[Page segmentation data]
• • •
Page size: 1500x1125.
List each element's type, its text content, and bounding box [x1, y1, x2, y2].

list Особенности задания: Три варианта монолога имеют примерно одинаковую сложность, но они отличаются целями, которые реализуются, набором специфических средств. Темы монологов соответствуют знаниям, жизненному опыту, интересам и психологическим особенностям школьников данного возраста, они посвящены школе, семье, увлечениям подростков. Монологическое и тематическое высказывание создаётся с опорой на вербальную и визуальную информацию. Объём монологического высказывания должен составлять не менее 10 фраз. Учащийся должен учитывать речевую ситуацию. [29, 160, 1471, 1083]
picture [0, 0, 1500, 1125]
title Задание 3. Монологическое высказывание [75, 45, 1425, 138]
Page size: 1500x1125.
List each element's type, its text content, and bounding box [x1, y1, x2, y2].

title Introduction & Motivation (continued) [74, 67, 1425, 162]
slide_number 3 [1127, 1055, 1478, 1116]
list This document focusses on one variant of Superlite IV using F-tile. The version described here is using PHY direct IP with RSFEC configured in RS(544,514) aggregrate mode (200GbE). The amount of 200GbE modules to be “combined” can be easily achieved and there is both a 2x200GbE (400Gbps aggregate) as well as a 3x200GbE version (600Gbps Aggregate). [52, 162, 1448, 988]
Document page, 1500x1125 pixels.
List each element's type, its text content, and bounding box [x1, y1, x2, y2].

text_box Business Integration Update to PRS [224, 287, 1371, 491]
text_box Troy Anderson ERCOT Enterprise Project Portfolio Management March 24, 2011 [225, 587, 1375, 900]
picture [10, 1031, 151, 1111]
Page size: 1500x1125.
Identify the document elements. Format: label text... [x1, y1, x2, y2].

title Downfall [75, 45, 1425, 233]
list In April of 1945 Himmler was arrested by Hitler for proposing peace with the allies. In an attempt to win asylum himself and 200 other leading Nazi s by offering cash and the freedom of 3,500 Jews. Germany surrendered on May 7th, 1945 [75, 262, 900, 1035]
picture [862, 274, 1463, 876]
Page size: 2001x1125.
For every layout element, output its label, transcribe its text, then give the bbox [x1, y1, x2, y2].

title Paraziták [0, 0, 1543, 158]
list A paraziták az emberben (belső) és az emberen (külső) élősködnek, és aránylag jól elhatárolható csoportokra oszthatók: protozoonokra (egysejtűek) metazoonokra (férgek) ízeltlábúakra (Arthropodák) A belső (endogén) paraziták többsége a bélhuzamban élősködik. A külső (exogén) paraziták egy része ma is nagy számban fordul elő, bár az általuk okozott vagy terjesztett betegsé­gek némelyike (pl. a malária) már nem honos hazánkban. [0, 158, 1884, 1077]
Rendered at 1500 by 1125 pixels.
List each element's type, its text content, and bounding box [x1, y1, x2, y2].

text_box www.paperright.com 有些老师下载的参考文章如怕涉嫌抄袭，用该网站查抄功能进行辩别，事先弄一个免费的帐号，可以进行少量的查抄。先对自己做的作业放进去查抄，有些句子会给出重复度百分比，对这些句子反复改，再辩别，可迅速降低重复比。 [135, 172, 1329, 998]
• • •
• Task statement
Which lines in the records above contain the string "pixels"? Copy them.

• Response below
Document page, 1500x1125 pixels.
Rendered at 1500 by 1125 pixels.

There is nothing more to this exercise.